◆ List of tasks ◆
- A) According to the baijiu passage, about how much does a standard bottle of baijiu retail for?
- B) Please quote the baijiu passage from "Demand for high-grade" to "rare, aged varieties.".

◆ Document passage ◆
--

The makers of China’s fiery liquor baijiu, a pricey, potent drink that is a staple at state dinners, say it inspires poets and can even ward off dementia.

For investors in the largest baijiu makers Kweichow Moutai Co Ltd and Wuliangye Yibin Co Ltd, the appeal is more mundane: the companies paid out huge dividends and raised earnings forecasts when a slowing economy had prompted dozens of Chinese firms to issue profit warnings.

Demand for high-grade liquor at state banquets and premium pricing helped Moutai post an operating profit margin last year that was more than double that of tech giant Apple Inc, the world’s most valuable company, Thomson Reuters data shows.

Moutai is even a partner of the Chinese Olympic Committee, pushing out a commemorative brew for the London 2012 games.

But the stellar first-half results that these companies are expected to report this month - Moutai on Friday and Wuliangye on August 20 - may mark the high point if Beijing cracks down on lavish baijiu-drenched banquets.

Premier Wen Jiabao pledged in March to ban the use of public funds for luxury items including baijiu, which retails for about US$300 per standard bottle and well into the thousands for rare, aged varieties.

“It really depends on how strongly the government would like to execute this policy,” said Melinda Zhang, a manager in the consumer and retail practice at the consultancy Booz & Co, who has studied the baijiu sector.

--

◆ Extracted entries ◆
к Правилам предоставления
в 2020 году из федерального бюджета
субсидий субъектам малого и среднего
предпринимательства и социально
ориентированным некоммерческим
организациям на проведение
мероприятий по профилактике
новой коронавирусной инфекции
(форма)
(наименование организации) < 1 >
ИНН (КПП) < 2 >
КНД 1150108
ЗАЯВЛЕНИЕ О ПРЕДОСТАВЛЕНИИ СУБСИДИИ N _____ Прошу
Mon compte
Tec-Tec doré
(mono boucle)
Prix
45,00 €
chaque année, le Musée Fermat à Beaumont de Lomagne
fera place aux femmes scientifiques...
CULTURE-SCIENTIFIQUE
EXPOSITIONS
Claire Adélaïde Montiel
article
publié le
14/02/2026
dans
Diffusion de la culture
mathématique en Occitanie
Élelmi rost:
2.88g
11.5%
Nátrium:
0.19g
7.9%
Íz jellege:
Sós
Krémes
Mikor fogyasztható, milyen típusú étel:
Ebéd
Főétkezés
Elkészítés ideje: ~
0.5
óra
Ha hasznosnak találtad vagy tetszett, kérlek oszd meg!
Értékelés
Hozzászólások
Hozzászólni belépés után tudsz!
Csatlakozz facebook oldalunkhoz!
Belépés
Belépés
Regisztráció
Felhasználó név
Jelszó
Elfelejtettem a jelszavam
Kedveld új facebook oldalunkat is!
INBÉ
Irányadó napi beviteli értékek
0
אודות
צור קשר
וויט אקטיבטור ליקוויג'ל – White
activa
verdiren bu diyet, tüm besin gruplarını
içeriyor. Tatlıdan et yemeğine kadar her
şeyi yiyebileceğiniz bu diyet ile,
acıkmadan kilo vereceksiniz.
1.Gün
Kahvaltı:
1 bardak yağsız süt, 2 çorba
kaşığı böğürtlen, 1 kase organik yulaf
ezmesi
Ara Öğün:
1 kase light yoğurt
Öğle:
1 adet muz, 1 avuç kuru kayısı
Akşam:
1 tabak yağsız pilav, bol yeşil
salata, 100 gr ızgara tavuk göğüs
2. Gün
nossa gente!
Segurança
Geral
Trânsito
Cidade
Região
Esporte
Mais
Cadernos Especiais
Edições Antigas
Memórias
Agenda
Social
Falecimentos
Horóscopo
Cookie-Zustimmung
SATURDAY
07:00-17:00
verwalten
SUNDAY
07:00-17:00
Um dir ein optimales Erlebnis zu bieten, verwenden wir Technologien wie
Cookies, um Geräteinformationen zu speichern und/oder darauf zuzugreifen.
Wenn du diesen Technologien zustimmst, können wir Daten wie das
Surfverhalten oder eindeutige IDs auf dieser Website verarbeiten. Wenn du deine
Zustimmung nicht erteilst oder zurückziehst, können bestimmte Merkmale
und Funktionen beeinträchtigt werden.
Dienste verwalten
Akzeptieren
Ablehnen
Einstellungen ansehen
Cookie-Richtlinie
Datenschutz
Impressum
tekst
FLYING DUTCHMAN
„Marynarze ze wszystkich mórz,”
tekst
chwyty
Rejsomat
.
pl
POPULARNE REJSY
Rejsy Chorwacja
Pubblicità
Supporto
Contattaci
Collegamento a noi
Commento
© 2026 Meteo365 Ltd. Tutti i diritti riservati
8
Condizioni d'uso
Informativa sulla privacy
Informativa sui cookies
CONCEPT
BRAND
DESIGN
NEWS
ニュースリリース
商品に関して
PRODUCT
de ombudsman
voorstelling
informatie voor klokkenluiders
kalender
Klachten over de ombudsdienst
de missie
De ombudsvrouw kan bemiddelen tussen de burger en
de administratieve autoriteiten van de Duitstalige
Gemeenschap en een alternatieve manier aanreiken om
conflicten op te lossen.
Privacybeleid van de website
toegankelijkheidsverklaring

--

◆ Outputs by task ◆
- A) About US$300.

- B)
Demand for high-grade liquor at state banquets and premium pricing helped Moutai post an operating profit margin last year that was more than double that of tech giant Apple Inc, the world’s most valuable company, Thomson Reuters data shows.

Moutai is even a partner of the Chinese Olympic Committee, pushing out a commemorative brew for the London 2012 games.

But the stellar first-half results that these companies are expected to report this month - Moutai on Friday and Wuliangye on August 20 - may mark the high point if Beijing cracks down on lavish baijiu-drenched banquets.

Premier Wen Jiabao pledged in March to ban the use of public funds for luxury items including baijiu, which retails for about US$300 per standard bottle and well into the thousands for rare, aged varieties.